───── Provided text

The weakening dollar adds to “dedolarization”

Russia’s and China’s plans to move away from the dollar-based financial system is nothing new. Countries are working together to reduce their dependence on the dollar – a development that some experts say has led to a “financial alliance” between the economic powers. At the end of 2019, Russia, China and India even considered an alternative to SWIFT. In November, India sought to join Russia’s financial transfer system (STFM).

Alexei Maslov, director of the Institute of Business Studies of the Russian Academy of Sciences, said that “dedolarization” between Russia and China was nearing a “turning point” that could increase their relationship to the de facto alliance.

Because we live in the world where trade is driven by the free market, the Kremlin may force Russian and Chinese companies to replace dollars by the yuan and ruble. Russian President Vladimir Putin has said in the past that US aggressive sanctions policies risk destroying the dollar as a reverse currency by forcing companies from Russia and China to look for alternatives to dollar trading, if not for keeping costs on the low level.

Source: Russian Central Bank and the Federal Customs Service

When the Trump administration ratified the pressure on sanctions against Russia and China, both countries and their central banks substantially “diversified” their foreign exchange reserves. Russia and China began quietly to reduce the volume of transactions in dollars and started to use the ruble and the yuan to balance multinational trade. During the long-term development, the mentioned countries have drastically reduced the use of the dollar in bilateral trade in recent years, which has caused the dumping of the dollar, the purchase of gold and currencies between mentioned countries. As we can see in the attached chart, in 2015, approximately 90% of bilateral transactions between Russia and China took place in dollars. However, after the outbreak of the US-China trade war and the joint pressure of Moscow and Beijing to move away from the dollar, the figure fell to 51% by 2019. In 2019, Putin announced that Russia had cut its central bank’s dollar holdings by $101 billion, halving its total volume. According to the latest data from the Russian Central Bank and the Federal Customs Service, the dollar’s share of trade between Russia and China fell below 50% in the first quarter of 2020.

──────────
───── Provided information

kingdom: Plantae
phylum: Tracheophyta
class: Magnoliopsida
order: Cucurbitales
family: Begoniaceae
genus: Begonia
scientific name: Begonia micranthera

──────────
───── Provided information

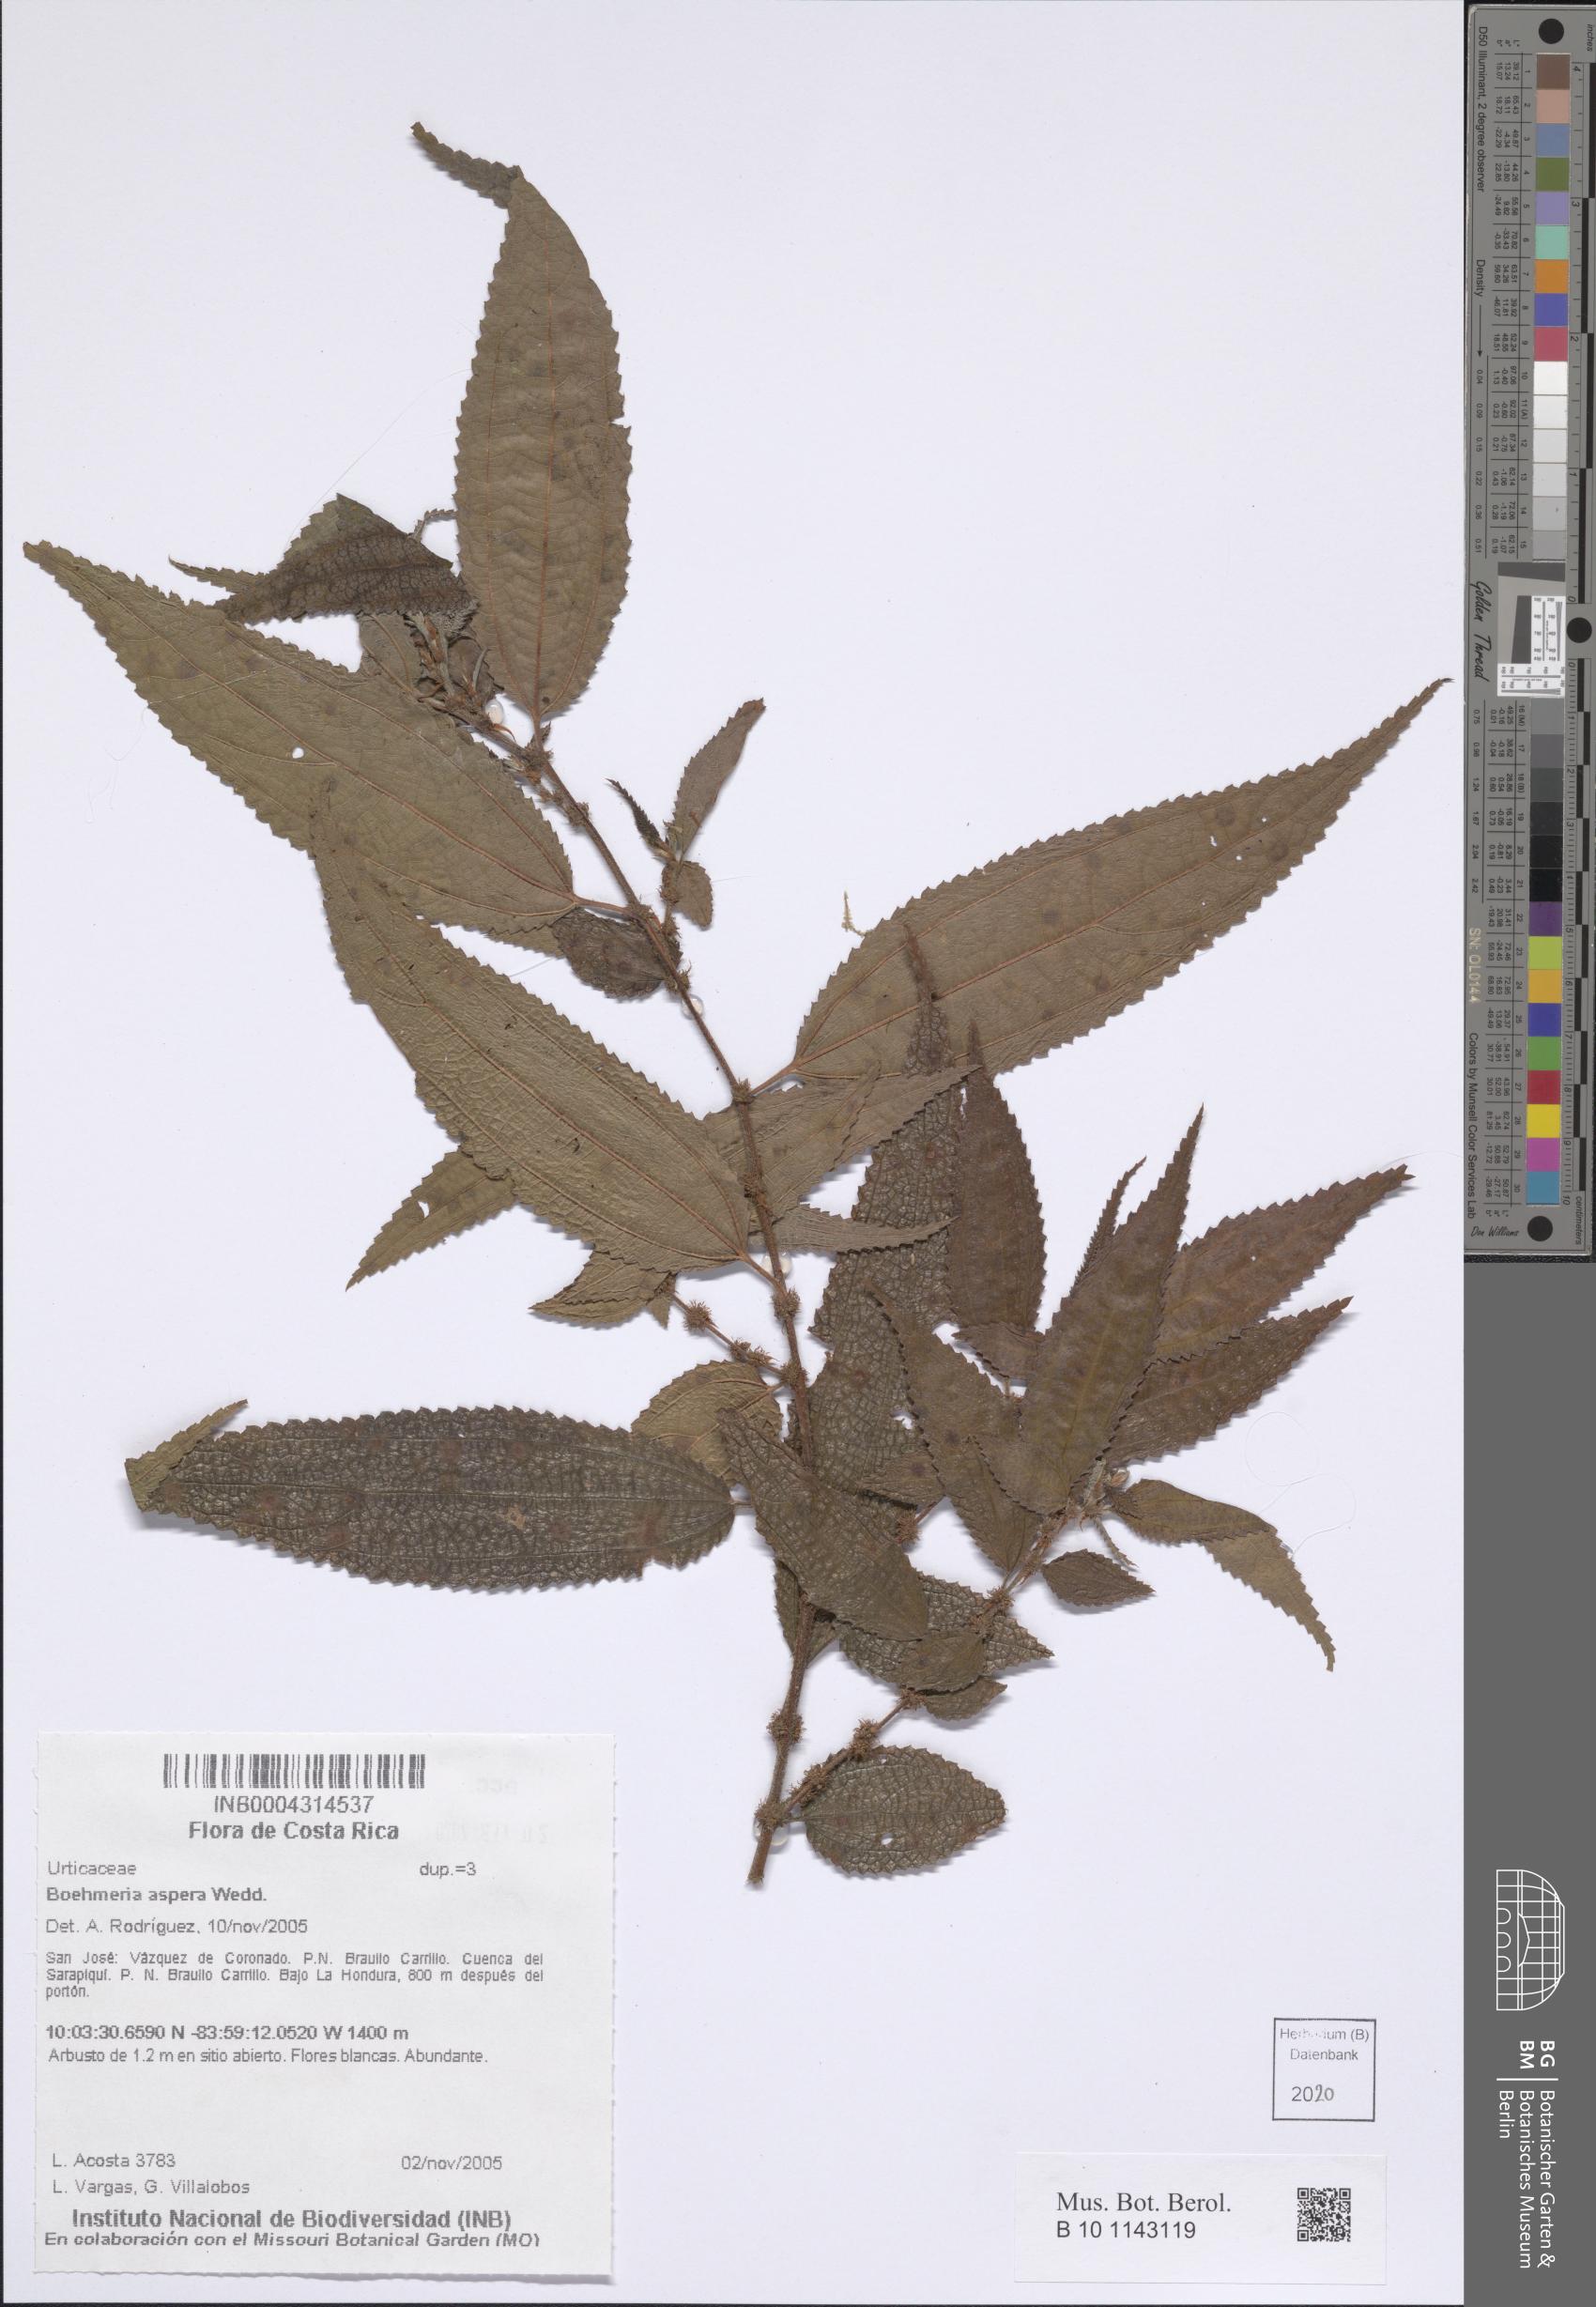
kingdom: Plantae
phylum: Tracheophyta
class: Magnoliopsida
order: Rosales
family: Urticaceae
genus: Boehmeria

──────────

# Set task:
Summarize the text on dedolarization in two sentences.

# Full solution:
Russia and China are working together to reduce their dependence on the dollar, and India sought in November to join Russia's financial transfer system. The dollar's share of bilateral transactions between Russia and China fell from about 90% in 2015 to 51% by 2019 and below 50% in the first quarter of 2020.